Activity: Return, word for word, the lines of the entries from the line that contains "Yogyakarta yang berlokasi" through the line that contains "Chcesz otrzymywać". Include both of those lines.
• • • • • • •
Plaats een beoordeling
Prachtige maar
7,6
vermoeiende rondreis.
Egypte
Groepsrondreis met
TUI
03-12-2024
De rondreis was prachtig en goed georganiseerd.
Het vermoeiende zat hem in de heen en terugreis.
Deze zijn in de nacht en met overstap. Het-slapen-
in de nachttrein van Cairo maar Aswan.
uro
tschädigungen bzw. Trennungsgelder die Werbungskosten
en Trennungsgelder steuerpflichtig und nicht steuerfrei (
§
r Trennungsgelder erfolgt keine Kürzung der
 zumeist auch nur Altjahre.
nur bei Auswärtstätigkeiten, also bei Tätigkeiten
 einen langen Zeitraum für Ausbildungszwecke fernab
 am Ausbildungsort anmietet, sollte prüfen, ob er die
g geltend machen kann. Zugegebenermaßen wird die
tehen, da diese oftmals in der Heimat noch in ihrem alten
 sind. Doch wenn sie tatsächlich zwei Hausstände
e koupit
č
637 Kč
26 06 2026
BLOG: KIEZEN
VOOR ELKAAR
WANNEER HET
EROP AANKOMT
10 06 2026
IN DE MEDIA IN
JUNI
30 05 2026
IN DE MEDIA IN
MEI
• • • • • • •
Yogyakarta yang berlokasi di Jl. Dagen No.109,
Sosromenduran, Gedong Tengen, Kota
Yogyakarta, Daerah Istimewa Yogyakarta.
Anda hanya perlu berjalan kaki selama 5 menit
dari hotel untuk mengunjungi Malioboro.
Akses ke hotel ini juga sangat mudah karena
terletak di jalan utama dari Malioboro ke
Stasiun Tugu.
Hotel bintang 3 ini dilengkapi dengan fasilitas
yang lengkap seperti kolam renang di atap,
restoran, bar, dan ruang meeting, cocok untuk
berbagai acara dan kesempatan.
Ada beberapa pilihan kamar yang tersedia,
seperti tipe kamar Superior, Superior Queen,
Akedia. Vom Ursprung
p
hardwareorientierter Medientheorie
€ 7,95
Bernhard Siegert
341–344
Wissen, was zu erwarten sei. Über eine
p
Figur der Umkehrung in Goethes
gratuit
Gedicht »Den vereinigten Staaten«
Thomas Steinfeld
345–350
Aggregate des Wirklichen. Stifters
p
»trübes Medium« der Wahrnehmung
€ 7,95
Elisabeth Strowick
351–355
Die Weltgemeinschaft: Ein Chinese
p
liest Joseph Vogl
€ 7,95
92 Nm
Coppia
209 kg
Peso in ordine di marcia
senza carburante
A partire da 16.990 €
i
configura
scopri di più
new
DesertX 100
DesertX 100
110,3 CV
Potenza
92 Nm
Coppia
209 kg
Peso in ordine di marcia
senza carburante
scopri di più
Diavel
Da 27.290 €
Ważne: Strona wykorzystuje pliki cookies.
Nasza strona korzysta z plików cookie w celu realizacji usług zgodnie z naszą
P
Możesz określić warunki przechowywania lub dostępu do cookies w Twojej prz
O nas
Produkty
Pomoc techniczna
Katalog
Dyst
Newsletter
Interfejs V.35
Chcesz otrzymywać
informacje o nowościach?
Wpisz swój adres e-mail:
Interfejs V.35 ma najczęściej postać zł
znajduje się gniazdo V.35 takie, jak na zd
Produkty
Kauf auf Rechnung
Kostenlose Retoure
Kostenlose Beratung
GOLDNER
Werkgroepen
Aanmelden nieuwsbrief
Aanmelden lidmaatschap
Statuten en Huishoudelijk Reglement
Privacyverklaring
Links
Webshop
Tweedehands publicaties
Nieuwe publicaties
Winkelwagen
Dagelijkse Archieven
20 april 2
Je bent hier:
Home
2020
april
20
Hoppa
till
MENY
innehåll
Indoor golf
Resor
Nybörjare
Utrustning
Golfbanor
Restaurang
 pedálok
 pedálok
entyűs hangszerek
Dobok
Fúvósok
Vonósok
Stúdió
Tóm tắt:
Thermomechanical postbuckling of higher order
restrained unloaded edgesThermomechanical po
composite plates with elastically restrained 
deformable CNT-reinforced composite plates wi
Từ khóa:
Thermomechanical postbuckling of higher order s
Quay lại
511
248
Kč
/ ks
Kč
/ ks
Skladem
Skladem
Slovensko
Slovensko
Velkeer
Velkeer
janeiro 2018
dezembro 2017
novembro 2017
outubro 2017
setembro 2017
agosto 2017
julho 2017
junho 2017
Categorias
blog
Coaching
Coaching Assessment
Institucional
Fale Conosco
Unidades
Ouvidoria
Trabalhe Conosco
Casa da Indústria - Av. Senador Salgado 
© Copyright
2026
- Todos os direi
• • • • • • •
Response to this task:
Yogyakarta yang berlokasi di Jl. Dagen No.109,
Sosromenduran, Gedong Tengen, Kota
Yogyakarta, Daerah Istimewa Yogyakarta.
Anda hanya perlu berjalan kaki selama 5 menit
dari hotel untuk mengunjungi Malioboro.
Akses ke hotel ini juga sangat mudah karena
terletak di jalan utama dari Malioboro ke
Stasiun Tugu.
Hotel bintang 3 ini dilengkapi dengan fasilitas
yang lengkap seperti kolam renang di atap,
restoran, bar, dan ruang meeting, cocok untuk
berbagai acara dan kesempatan.
Ada beberapa pilihan kamar yang tersedia,
seperti tipe kamar Superior, Superior Queen,
Akedia. Vom Ursprung
p
hardwareorientierter Medientheorie
€ 7,95
Bernhard Siegert
341–344
Wissen, was zu erwarten sei. Über eine
p
Figur der Umkehrung in Goethes
gratuit
Gedicht »Den vereinigten Staaten«
Thomas Steinfeld
345–350
Aggregate des Wirklichen. Stifters
p
»trübes Medium« der Wahrnehmung
€ 7,95
Elisabeth Strowick
351–355
Die Weltgemeinschaft: Ein Chinese
p
liest Joseph Vogl
€ 7,95
92 Nm
Coppia
209 kg
Peso in ordine di marcia
senza carburante
A partire da 16.990 €
i
configura
scopri di più
new
DesertX 100
DesertX 100
110,3 CV
Potenza
92 Nm
Coppia
209 kg
Peso in ordine di marcia
senza carburante
scopri di più
Diavel
Da 27.290 €
Ważne: Strona wykorzystuje pliki cookies.
Nasza strona korzysta z plików cookie w celu realizacji usług zgodnie z naszą
P
Możesz określić warunki przechowywania lub dostępu do cookies w Twojej prz
O nas
Produkty
Pomoc techniczna
Katalog
Dyst
Newsletter
Interfejs V.35
Chcesz otrzymywać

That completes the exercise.